Like anything else, multifigure compositions require practice. The Lenox Gallery of Fine Art in Lenox, MA has been showing my work for several years and it was for them that I completed a large multifigure composition of concert goers at Tanglewood, an outdoor venue for classical music located a few minutes from the gallery. Visitors come from around the world for the Tanglewood Music Festival each year. Grounds open before the concert for picnics and socializing on the lawn. On a sunny afternoon the colorful shade umbrellas, blankets and coolers, and the mingling community of music-lovers create a beautiful scene in the hazy hot air.
This year was also the year I finished an overdue commission to paint a portrait of the offices of Scott Varley Realty. The office is located on Division Street, on the ground floor of a condominium building. The challenge here was to portray the warmth
and welcome one feels when visiting the office, located in what could be seen as a cool, emotionless, modern stone and brick building. Several of the realtors in the office helped by modeling. The busy and varied passersby shifted the view of the cold building exterior to give a feel of the comfortable, cozy feel inside Scott's office. Creating a multifigure composition with the building as a backdrop, rather than a straight building portrait (which would have been truer to life as the street is normally rather quiet), resolved the problem.
Meanwhile, Siro's Restaurant, the famous high-end eating establishment at the Saratoga Racetrack with a rowdy band and bar area out back under a tent,
continued to show my work in its main dining room after a shift in ownership. They prefer that I give them scenes of the life at the track occurring outside the races ó the backstretch, the grandstand, the red and white awnings. This special niche subject has been depicted by many internationally known racetrack genre painters like Larry Wheeler and the New Zealand painter Peter Williams, both of whom show in Saratoga in the summer. Luckily Siro's is also willing to display one or two of the many jockey portraits I've completed. Jockeys work long hours in very dangerous conditions, with the finesse and amazing strength required to handle incredibly powerful animals many times their size. It has been a privilege and an honor to be able to observe and paint portraits of these athletes for the past several years.

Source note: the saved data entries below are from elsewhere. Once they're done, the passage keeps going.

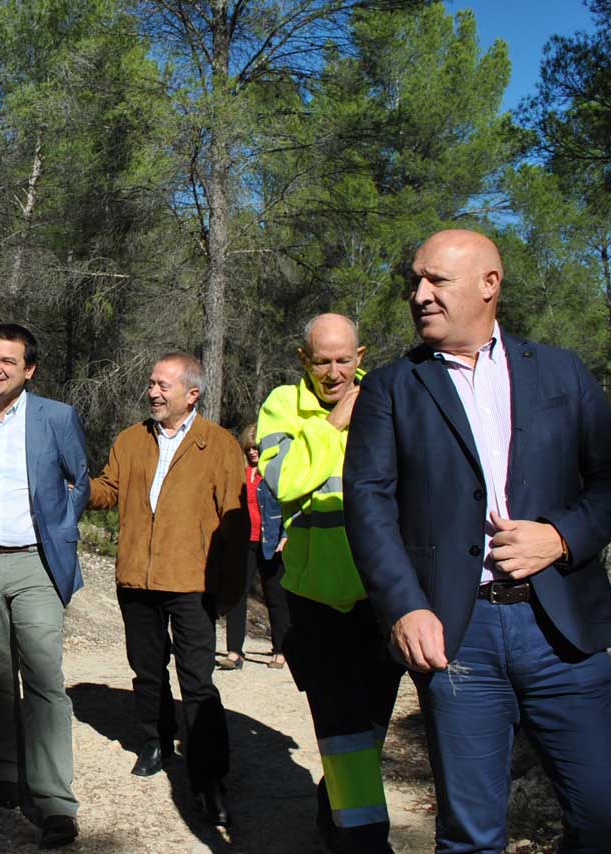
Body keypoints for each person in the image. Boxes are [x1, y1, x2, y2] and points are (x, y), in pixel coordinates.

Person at [345, 229, 611, 853]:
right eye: (415, 282)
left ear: (489, 285)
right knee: (471, 837)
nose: (419, 295)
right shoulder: (392, 387)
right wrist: (406, 606)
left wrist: (560, 536)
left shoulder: (560, 370)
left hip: (564, 633)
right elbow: (369, 504)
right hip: (457, 635)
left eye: (436, 281)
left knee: (607, 818)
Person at [256, 313, 403, 854]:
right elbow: (285, 479)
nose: (334, 372)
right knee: (342, 728)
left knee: (367, 731)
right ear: (304, 360)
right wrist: (337, 420)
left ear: (360, 356)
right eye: (322, 361)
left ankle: (334, 810)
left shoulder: (389, 398)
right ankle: (364, 841)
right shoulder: (282, 404)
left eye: (344, 360)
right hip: (315, 599)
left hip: (383, 597)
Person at [87, 352, 246, 826]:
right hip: (137, 577)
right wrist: (75, 485)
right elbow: (108, 490)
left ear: (191, 394)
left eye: (163, 386)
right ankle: (155, 741)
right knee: (147, 670)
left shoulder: (219, 445)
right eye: (151, 384)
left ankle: (208, 773)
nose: (152, 393)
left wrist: (228, 591)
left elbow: (235, 529)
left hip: (192, 581)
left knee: (197, 681)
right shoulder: (131, 439)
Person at [0, 323, 89, 850]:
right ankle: (8, 771)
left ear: (29, 369)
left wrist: (59, 526)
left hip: (36, 566)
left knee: (44, 679)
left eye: (8, 360)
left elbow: (81, 479)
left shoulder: (56, 417)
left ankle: (54, 803)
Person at [217, 424, 289, 671]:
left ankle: (280, 650)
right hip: (242, 541)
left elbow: (289, 504)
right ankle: (235, 652)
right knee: (237, 595)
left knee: (275, 597)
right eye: (249, 449)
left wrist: (286, 535)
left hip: (271, 542)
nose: (253, 453)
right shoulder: (239, 473)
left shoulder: (273, 473)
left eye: (256, 448)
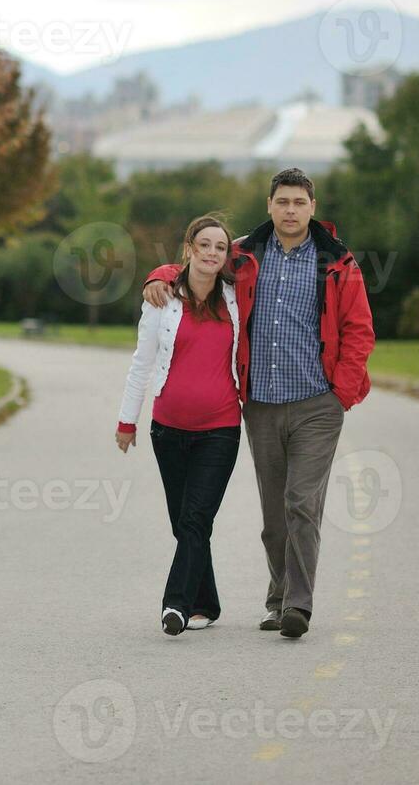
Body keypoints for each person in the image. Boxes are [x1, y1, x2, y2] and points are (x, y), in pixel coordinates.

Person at [142, 168, 375, 639]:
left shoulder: (338, 263)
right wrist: (160, 274)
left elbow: (359, 332)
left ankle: (298, 606)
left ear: (313, 208)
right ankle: (276, 599)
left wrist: (339, 396)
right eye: (282, 201)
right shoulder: (245, 255)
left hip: (316, 404)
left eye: (299, 203)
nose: (291, 210)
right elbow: (198, 266)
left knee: (301, 504)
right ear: (269, 205)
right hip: (261, 405)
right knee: (274, 515)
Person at [115, 213, 242, 637]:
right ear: (188, 249)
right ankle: (207, 602)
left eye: (220, 247)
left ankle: (176, 605)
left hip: (221, 429)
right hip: (167, 431)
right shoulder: (162, 300)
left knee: (194, 519)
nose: (211, 253)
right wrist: (126, 421)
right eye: (203, 245)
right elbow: (142, 362)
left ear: (227, 256)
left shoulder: (237, 297)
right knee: (183, 521)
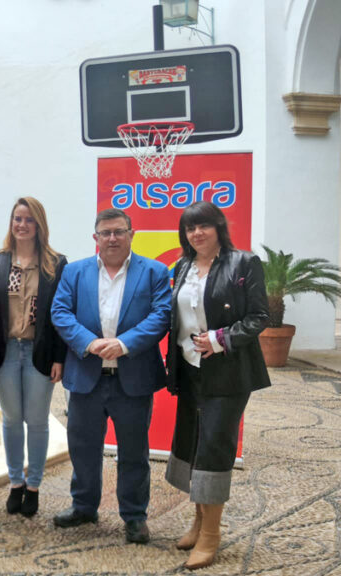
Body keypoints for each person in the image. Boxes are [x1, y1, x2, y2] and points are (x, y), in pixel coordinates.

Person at [50, 207, 171, 544]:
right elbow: (60, 312)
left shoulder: (155, 272)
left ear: (132, 234)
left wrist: (123, 343)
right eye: (106, 232)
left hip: (132, 378)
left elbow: (161, 315)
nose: (113, 238)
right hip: (86, 376)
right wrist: (88, 343)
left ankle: (134, 516)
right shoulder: (75, 272)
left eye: (119, 231)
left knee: (134, 451)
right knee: (83, 448)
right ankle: (84, 507)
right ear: (96, 238)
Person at [165, 201, 271, 570]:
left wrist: (220, 338)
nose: (197, 234)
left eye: (204, 226)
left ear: (218, 227)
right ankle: (197, 522)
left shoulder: (243, 263)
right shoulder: (182, 267)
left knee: (213, 448)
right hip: (190, 371)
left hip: (227, 374)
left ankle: (212, 535)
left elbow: (260, 316)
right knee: (192, 446)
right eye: (190, 228)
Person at [0, 197, 67, 517]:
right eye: (17, 218)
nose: (22, 224)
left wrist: (60, 357)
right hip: (6, 350)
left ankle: (33, 486)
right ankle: (15, 483)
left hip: (39, 351)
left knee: (36, 421)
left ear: (39, 225)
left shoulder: (55, 263)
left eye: (28, 219)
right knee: (10, 420)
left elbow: (62, 315)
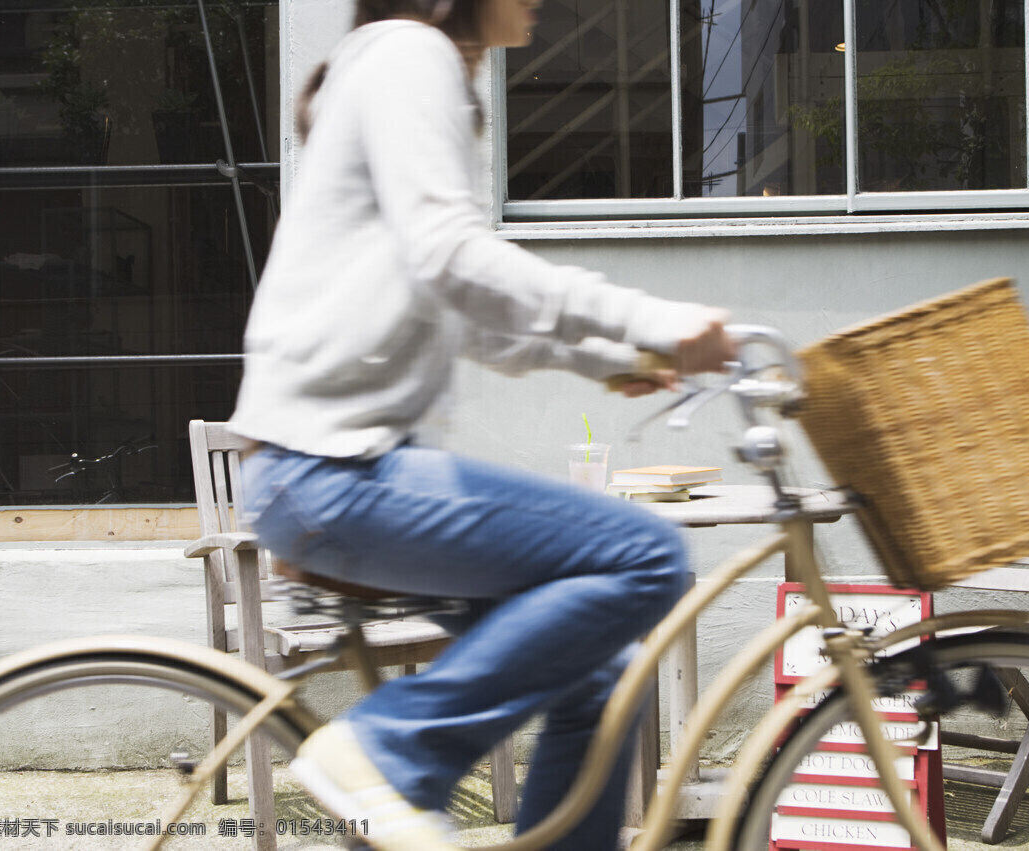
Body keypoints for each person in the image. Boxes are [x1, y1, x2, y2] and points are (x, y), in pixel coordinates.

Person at [229, 1, 735, 848]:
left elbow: (461, 312)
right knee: (649, 553)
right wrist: (650, 316)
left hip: (326, 473)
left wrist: (604, 356)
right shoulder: (407, 55)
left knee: (602, 680)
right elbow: (453, 253)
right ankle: (390, 747)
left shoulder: (392, 65)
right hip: (332, 473)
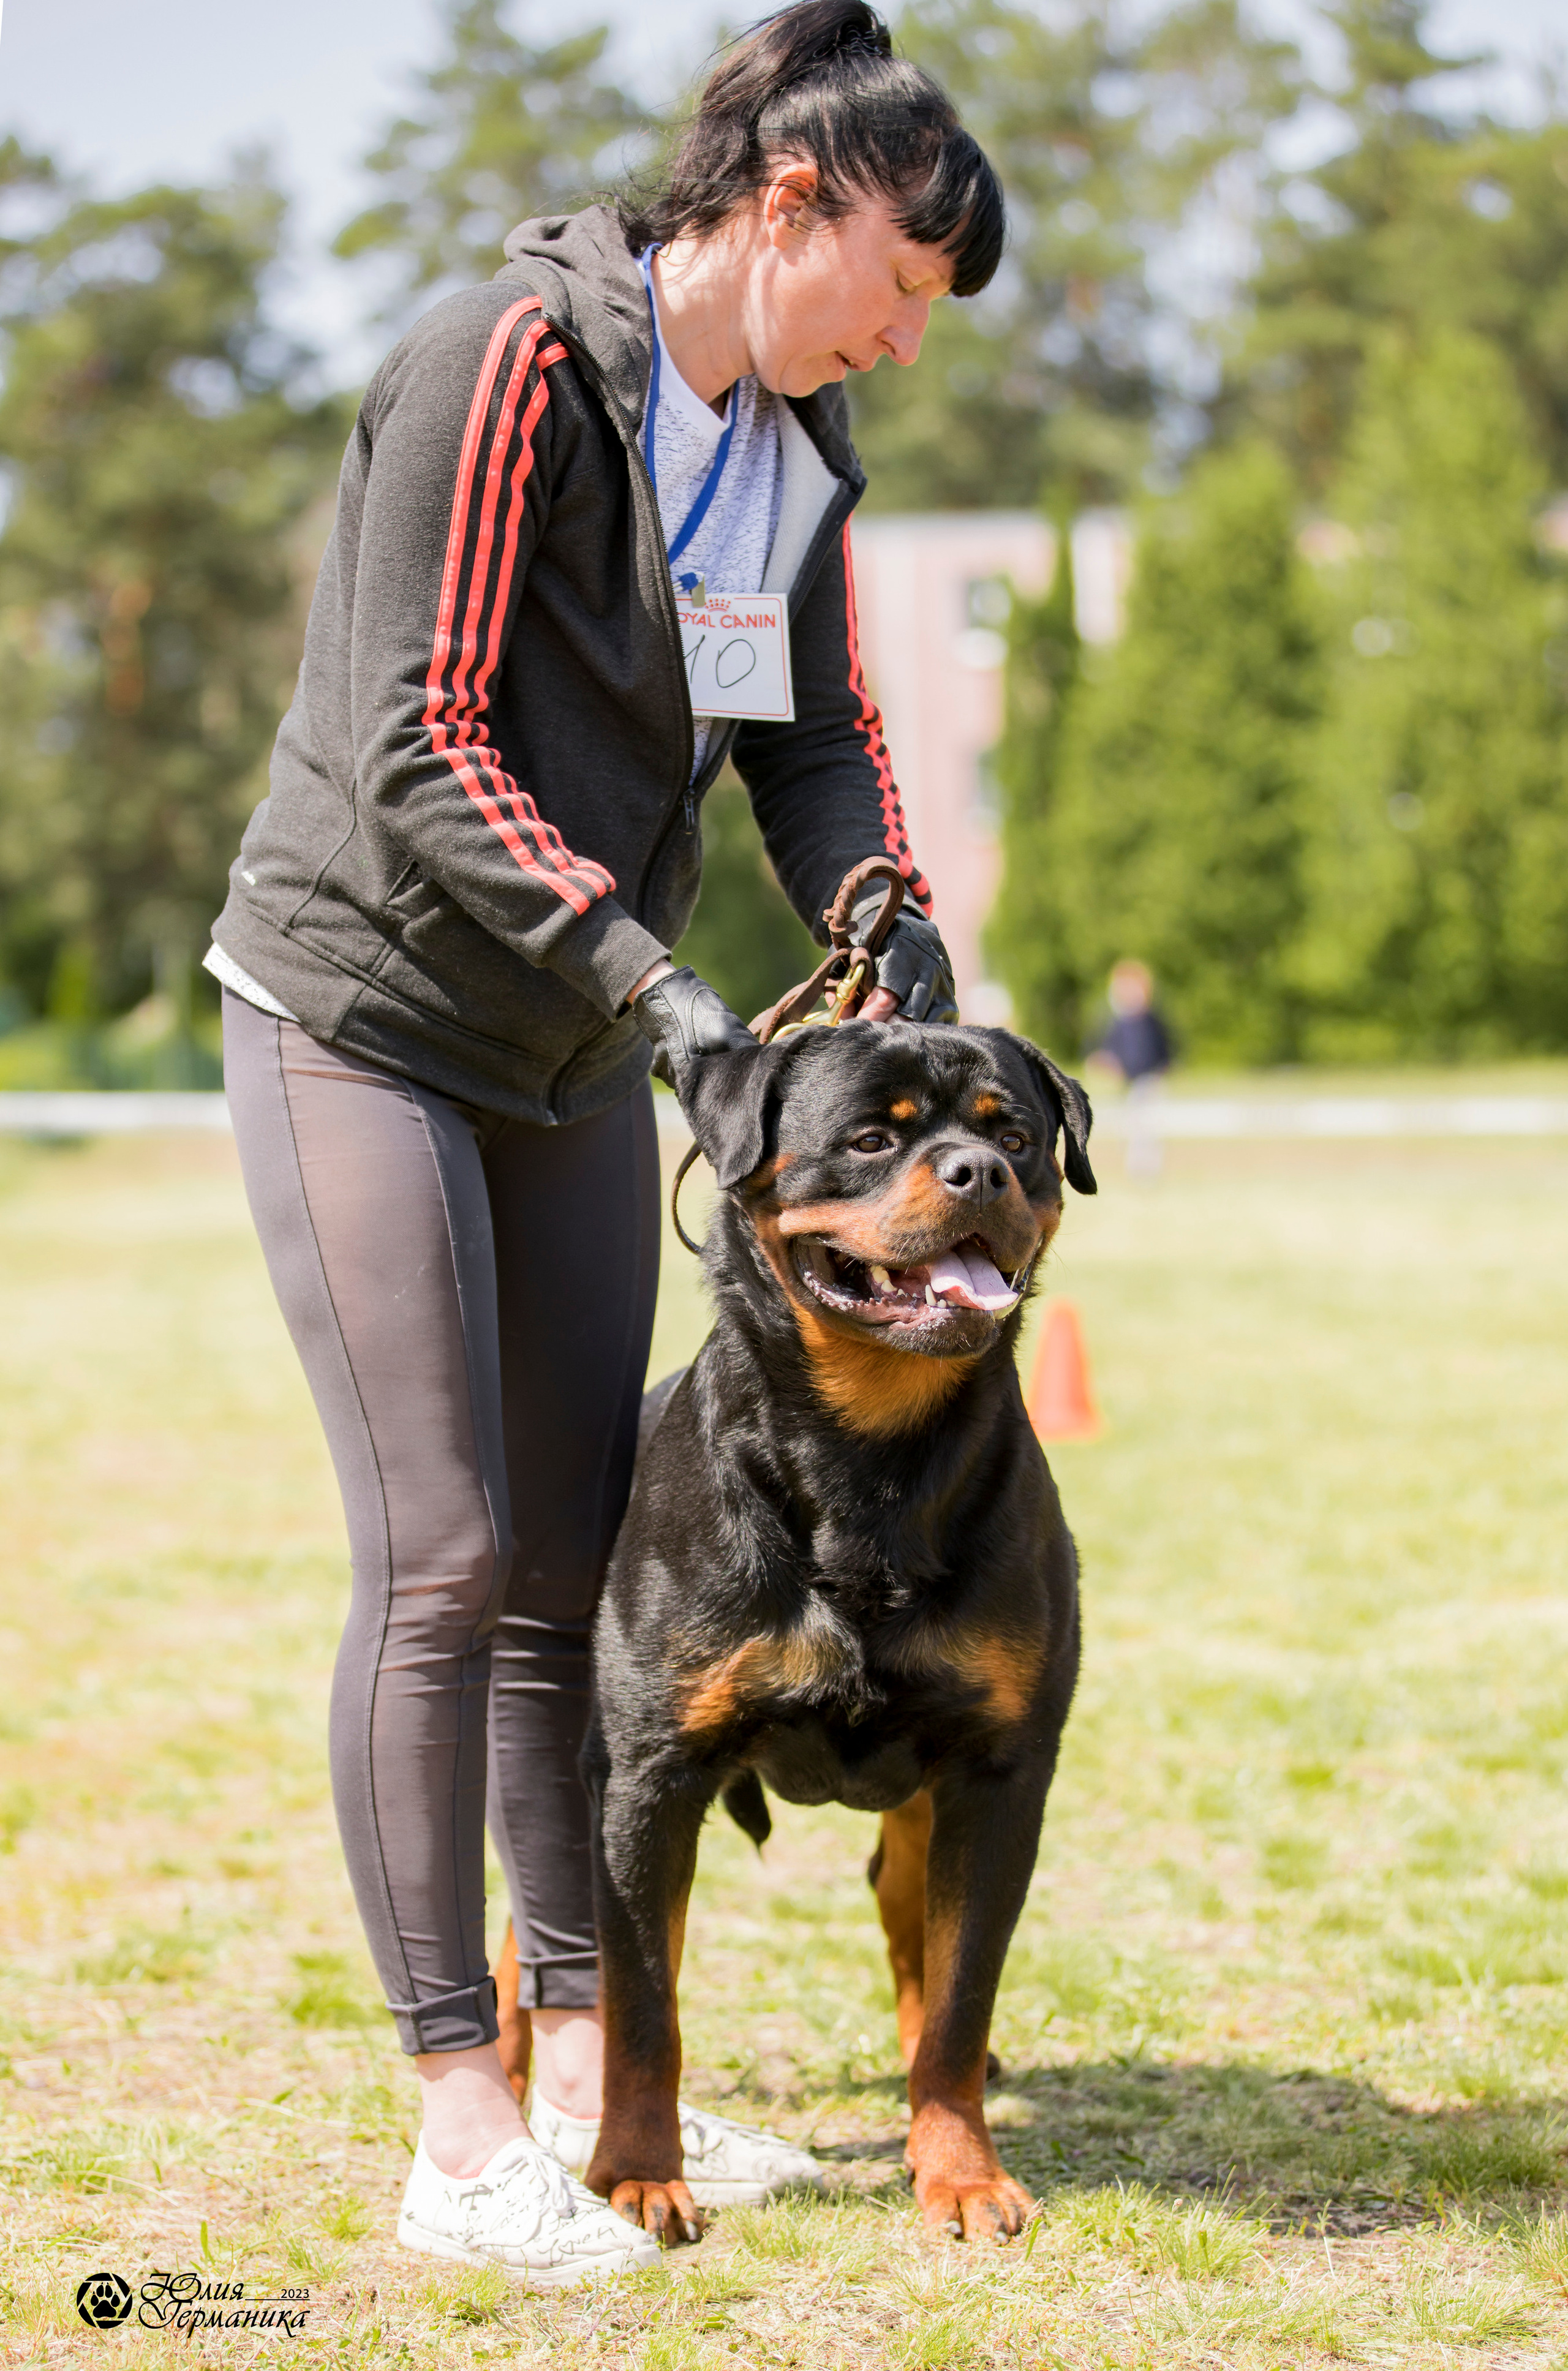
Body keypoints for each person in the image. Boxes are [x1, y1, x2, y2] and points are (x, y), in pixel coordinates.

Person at [205, 0, 1000, 2285]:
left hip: (564, 1040)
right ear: (788, 204)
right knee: (445, 1552)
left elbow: (813, 742)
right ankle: (455, 2123)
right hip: (366, 1008)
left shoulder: (793, 438)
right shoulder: (511, 363)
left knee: (572, 1565)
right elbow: (421, 738)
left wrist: (884, 917)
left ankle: (587, 2070)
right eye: (900, 281)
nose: (904, 339)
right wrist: (662, 991)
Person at [1091, 959, 1174, 1180]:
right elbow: (1105, 1050)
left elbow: (1165, 1049)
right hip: (1125, 1084)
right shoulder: (1118, 1022)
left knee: (1147, 1127)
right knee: (1129, 1127)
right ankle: (1135, 1169)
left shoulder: (1151, 1020)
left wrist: (1162, 1069)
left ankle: (1145, 1172)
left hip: (1148, 1080)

Pedro Rodriguez, a successful jockey based at the Finger Lakes Racetrack several hours west of Saratoga, rode his famous mount Tin Cup Chalice in 2008
to become the first winner of the Big Apple Triple, a threesome of New York races culminating with The Albany at Saratoga. I had the good fortune to get beautiful shots of both jockey and horse at The Albany 2008, showing Tin Cup slightly disheveled as he was in life, winning brilliantly despite his small body and two near-death illnesses. Pedro was also riding him during the early morning accident which took Tin Cup's life in the spring of 2009. I went out to Finger Lakes to deliver his portrait and was shown a magnificent day by Pedro and his friend, trainer Elizabeth Vesci. Finger Lakes is such a friendly track and these insiders seemed to know absolutely everyone. A highlight of the day was a visit to the Casino's bar, with Pedro proudly carrying the painting under his arm to many compliments.
In the Fall, the house in Lincoln sold and I spent several months helping to pack several generations worth of stuff and prepare for the move. I now have a lovely collection of still life objects and drapes, each of which represents a special memory of a family member. Photos eliminate many details, as well as the nuances of light and color that provide needed material for realistic painting. A return to working from life gives a chance for my eyes to recover the feel of three dimensions, which can then translate into more accurate and inspired paintings from photos.